Autopilot

Ben Norris
Bill's Mother, Beth Shouler and Nic Doodson Productions
Pleasance Courtyard

Autopilot Credit: Mihaela Bodlovic

Autopilot promises a lot coming straight out of the gate. The show drops the audience into a conversation between two young women conniving to secure a pair of rooms in a flat by pretending to be lifelong friends despite only barely knowing one another. But almost immediately, the piece shifts time and place, showing us this moment or that, forward or back, and brick by brick building the story of their love affair.

The pair of young actors follow and jest with each other under a neon square suspended above them, changing hue as scenes shift in time or to represent the activation of the frequently called upon Amazon Alexa device.

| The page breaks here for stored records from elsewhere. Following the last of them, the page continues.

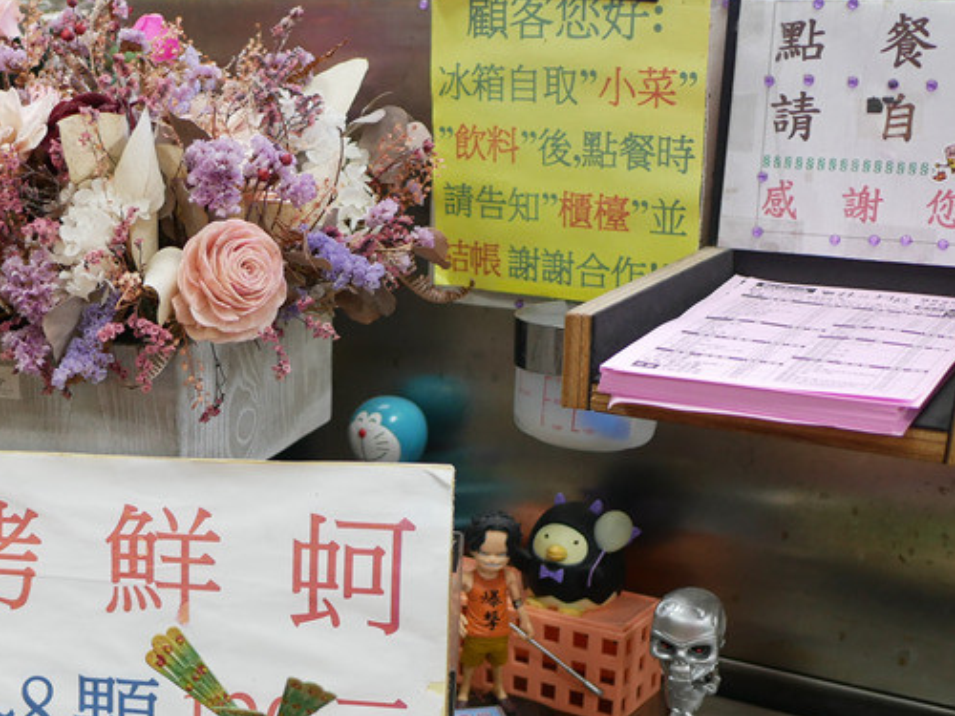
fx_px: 1655
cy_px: 598
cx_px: 178
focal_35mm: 60
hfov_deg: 31.3
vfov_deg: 23.9
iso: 320
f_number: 1.7
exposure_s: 1/60
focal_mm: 15
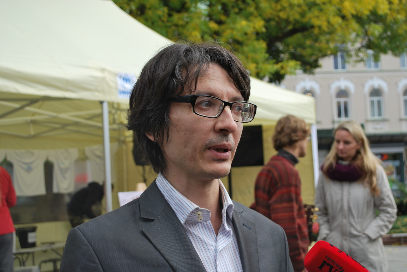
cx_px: 204
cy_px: 136
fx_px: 593
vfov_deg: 25.8
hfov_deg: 37.9
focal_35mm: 52
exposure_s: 1/160
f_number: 6.3
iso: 100
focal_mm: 35
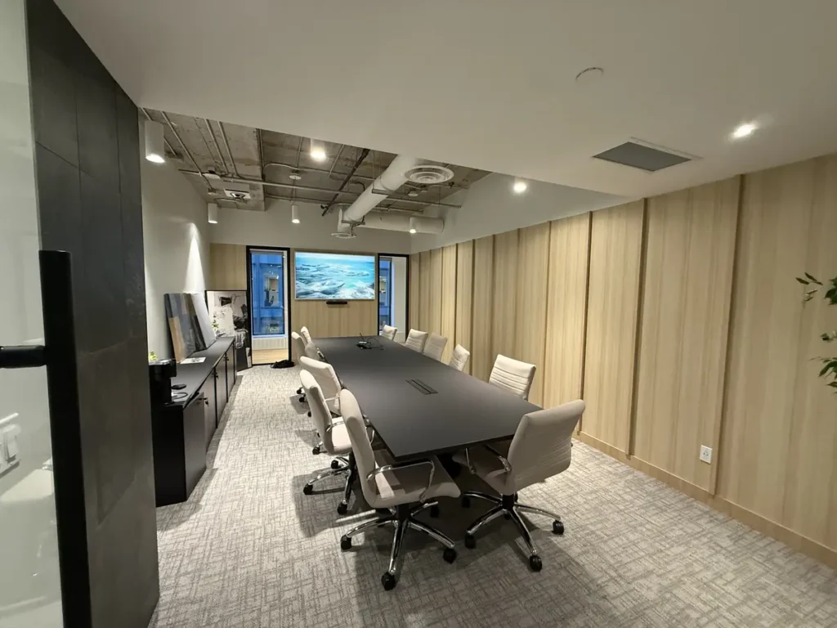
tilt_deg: -4.6
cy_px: 314
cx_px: 418
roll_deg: -0.5
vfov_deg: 85.7
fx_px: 339
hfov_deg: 102.1
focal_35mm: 14
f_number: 2.2
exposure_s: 1/60
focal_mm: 2.22
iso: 400
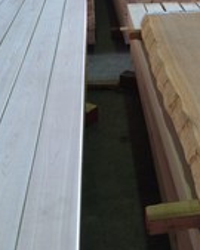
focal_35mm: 63
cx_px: 179
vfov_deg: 28.4
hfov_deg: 23.6
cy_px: 5
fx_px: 467
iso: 40
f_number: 2.2
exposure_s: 1/30
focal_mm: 4.12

The whole is a strange beast, as the fragmented, almost memory-like jumps through time give the whole an impression of a fever dream. But the problem is that for the early portions of the play, the narrative is a bit too skittish and the largely conversational and slang-filled lines leave rather too much up to guesswork.

There’s also a problem that there feels like there is something major being built up to, when instead what this is, simply and effectively enough, is the adversity of a love affair and the challenges that come from two vastly different people trying to connect when neither is willing to freely or fully open up to the other, particularly when there are so many sci-fi and near future aspects to the story that seem hinted at frequently throughout.

It’s a well acted performance, and the staging and concept is novel enough that it is more than enough to pull the audience through; it just feels ultimately like there should have been more to it rather than the mundanity of two moderately likeable people and their romance.